## YOUR INSTRUCTIONS
Copy exactly the lines of the data below, beginning with the line with "системой налогообложения (УСН)." and ending with the line with "Kurutma makinesi aksesuarı". Pictures are to be omitted.

## Dataset entries
__________

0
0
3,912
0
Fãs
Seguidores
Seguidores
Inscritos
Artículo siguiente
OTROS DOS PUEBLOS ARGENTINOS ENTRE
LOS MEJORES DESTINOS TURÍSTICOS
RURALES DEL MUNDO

__________

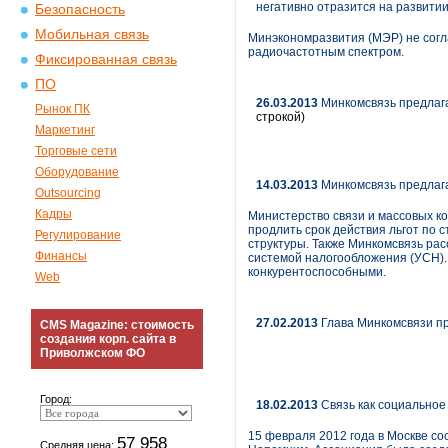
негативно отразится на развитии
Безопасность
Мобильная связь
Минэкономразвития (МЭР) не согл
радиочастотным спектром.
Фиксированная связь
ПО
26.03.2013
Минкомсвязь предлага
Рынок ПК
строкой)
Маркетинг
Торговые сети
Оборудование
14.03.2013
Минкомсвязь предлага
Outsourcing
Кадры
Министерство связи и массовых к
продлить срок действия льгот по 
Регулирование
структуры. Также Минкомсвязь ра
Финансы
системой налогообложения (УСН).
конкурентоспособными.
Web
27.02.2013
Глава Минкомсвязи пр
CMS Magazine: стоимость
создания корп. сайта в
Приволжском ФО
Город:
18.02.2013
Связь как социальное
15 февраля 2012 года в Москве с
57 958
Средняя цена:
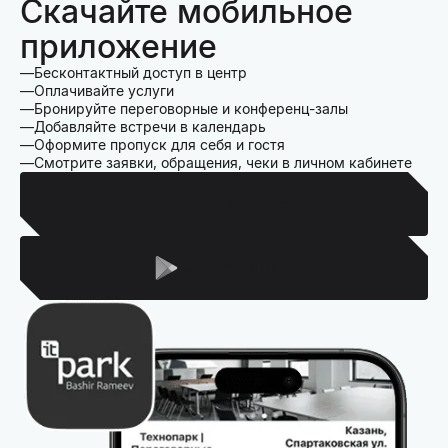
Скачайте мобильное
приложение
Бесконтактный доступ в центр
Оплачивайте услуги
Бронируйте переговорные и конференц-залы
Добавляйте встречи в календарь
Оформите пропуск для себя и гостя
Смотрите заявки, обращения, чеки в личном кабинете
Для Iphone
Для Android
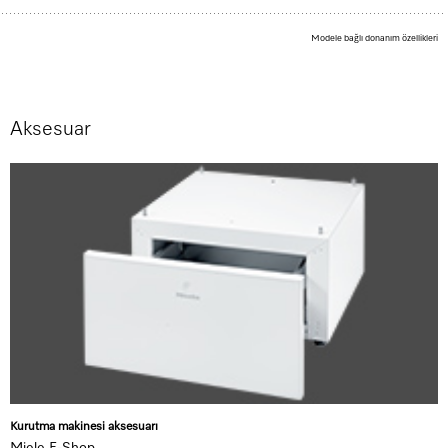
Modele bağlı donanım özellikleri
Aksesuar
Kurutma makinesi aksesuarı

__________

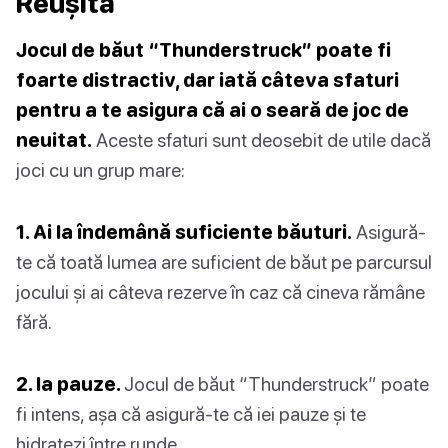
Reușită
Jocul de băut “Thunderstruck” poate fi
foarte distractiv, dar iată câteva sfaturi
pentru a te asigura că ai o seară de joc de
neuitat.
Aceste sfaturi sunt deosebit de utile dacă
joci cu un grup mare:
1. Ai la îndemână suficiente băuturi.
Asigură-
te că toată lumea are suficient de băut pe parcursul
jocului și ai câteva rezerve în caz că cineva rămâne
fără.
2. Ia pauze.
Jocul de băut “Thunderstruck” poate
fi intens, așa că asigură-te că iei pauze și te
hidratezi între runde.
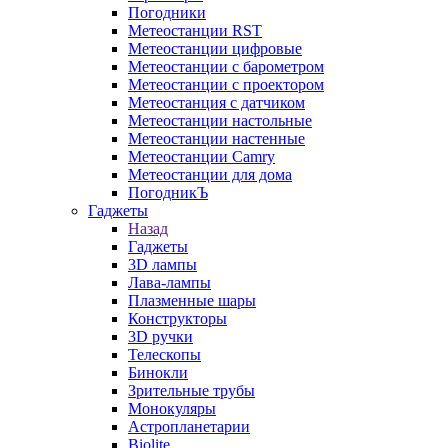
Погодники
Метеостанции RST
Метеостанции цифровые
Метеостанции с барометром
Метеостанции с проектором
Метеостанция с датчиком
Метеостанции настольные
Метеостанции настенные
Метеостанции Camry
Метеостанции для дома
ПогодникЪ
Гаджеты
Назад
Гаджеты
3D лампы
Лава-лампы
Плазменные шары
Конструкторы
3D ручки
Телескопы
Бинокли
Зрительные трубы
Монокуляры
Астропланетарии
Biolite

__________

## RESULT OF THIS TASK
системой налогообложения (УСН).
конкурентоспособными.
Web
27.02.2013
Глава Минкомсвязи пр
CMS Magazine: стоимость
создания корп. сайта в
Приволжском ФО
Город:
18.02.2013
Связь как социальное
15 февраля 2012 года в Москве с
57 958
Средняя цена:
Скачайте мобильное
приложение
Бесконтактный доступ в центр
Оплачивайте услуги
Бронируйте переговорные и конференц-залы
Добавляйте встречи в календарь
Оформите пропуск для себя и гостя
Смотрите заявки, обращения, чеки в личном кабинете
Для Iphone
Для Android
Modele bağlı donanım özellikleri
Aksesuar
Kurutma makinesi aksesuarı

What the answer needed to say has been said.